State Rep. Nickie Antonio, the bill’s Democratic sponsor, said the big drop from the highest to the lowest estimate may have been a result of optimistic thinking. She said during the time between the two estimates, Ohio was working aggressively to reduce overall prescription rates for opioid painkillers.
“A lot less was being prescribed and maybe the anticipation was opioid prescriptions would keep going down,” she said.
An AP investigation last year found pharmaceutical companies and allied groups belonging to the Pain Care Forum gave roughly $6 million to Ohio campaigns — more than $3.5 million at the state level and nearly $2.5 million at the federal level — from 2006 through 2015.
Tom Brownlie, Pfizer’s director of U.S. policy, argued during testimony on the Ohio bill that, in assessing the financial impact of either requiring or allowing abuse-deterrent opioids, state lawmakers needed to assess cost and savings “holistically, rather than focusing on one part of the equation.”
The estimate that the initial version of the bill would cost Ohio’s Medicaid program between $11.2 million and $167 million for each 5 percent of standard opioids that were replaced with the abuse-deterrent variety came directly from the state.

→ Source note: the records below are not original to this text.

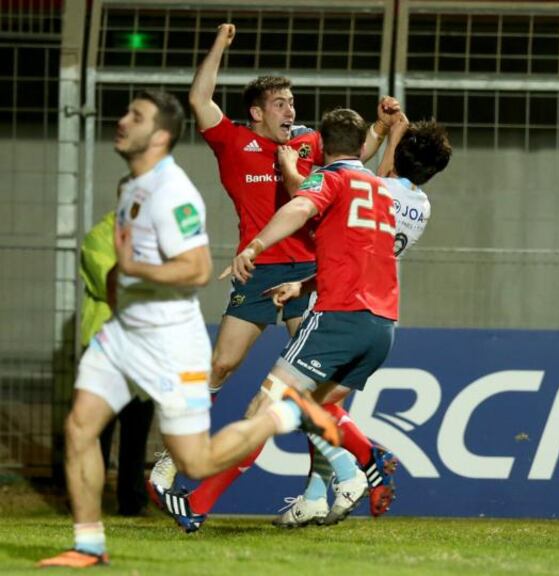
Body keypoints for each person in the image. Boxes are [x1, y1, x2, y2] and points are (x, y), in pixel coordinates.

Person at [37, 89, 338, 568]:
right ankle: (89, 544)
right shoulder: (131, 187)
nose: (121, 121)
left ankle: (284, 416)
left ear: (157, 136)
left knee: (196, 460)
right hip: (122, 336)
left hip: (169, 338)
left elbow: (197, 269)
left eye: (134, 116)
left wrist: (136, 269)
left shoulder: (173, 192)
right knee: (79, 428)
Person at [147, 23, 393, 517]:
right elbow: (199, 98)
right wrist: (219, 43)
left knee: (307, 389)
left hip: (306, 271)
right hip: (257, 270)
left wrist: (383, 128)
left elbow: (352, 157)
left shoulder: (306, 144)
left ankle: (323, 488)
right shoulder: (232, 141)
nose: (291, 110)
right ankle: (175, 458)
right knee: (221, 364)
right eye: (280, 102)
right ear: (257, 111)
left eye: (292, 101)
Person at [270, 115, 452, 527]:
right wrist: (396, 134)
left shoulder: (371, 186)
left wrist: (289, 168)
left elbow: (312, 192)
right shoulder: (420, 206)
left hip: (343, 301)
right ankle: (316, 495)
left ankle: (357, 470)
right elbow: (388, 176)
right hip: (378, 311)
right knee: (323, 408)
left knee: (301, 404)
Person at [81, 208, 156, 517]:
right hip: (104, 342)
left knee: (137, 428)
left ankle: (132, 500)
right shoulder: (100, 236)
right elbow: (112, 284)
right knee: (96, 429)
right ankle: (88, 499)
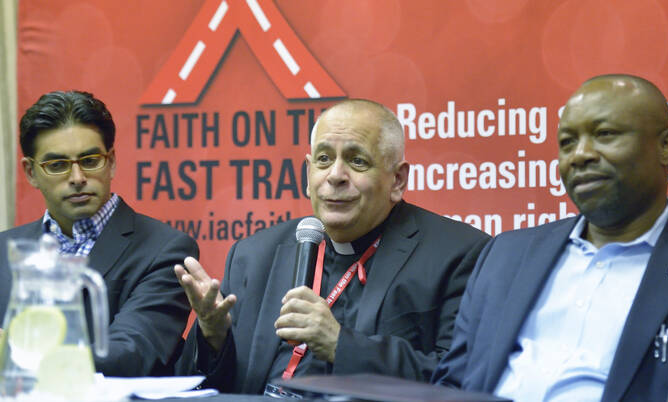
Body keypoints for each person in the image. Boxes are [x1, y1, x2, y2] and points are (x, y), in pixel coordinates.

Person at [433, 74, 668, 401]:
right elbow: (453, 383)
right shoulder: (505, 254)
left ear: (666, 146)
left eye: (605, 134)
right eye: (568, 142)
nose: (580, 155)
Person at [174, 99, 490, 394]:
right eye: (324, 159)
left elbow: (461, 379)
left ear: (397, 181)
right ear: (308, 172)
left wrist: (342, 345)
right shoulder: (253, 255)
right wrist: (213, 335)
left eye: (357, 161)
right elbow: (196, 387)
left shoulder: (458, 254)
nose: (336, 175)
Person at [0, 90, 198, 376]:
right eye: (57, 166)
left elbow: (130, 354)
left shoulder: (166, 250)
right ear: (30, 172)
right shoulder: (4, 249)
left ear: (111, 161)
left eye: (90, 160)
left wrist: (16, 352)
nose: (78, 178)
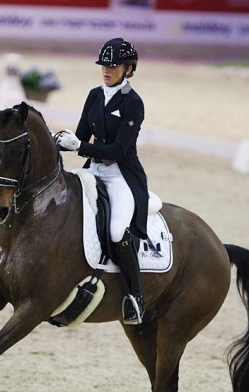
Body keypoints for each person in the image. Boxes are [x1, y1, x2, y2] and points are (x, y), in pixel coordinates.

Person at [56, 37, 148, 326]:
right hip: (93, 170)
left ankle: (136, 297)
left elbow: (118, 150)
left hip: (120, 174)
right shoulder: (95, 95)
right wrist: (58, 141)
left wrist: (79, 147)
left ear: (128, 69)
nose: (106, 70)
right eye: (104, 66)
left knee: (118, 230)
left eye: (113, 65)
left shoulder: (133, 103)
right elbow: (82, 134)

Jenelle Donovan Lyle, legislative director for the Ohio Department of Medicaid, provided the figures to legislative analyst Justin Pinsker in an Oct. 6, 2015, email, records show. She told Pinsker the percentage of current prescriptions that might be replaced with abuse-deterrent drugs was an “unknown factor” and that if it turned out to be 15 percent, costs to the state could go as high as between $33.7 million and $501 million.
Donovan Lyle said costs were high because no generics existed yet for abuse-deterrents and because, without controls, history showed that “utilization will increase greatly.”
The administration lobbyist cautioned that the new generation formulations don’t actually prevent addiction.
She wrote: “These just prevent a person from crushing the pill and injecting the powder; people still can and do take it orally and get addicted.”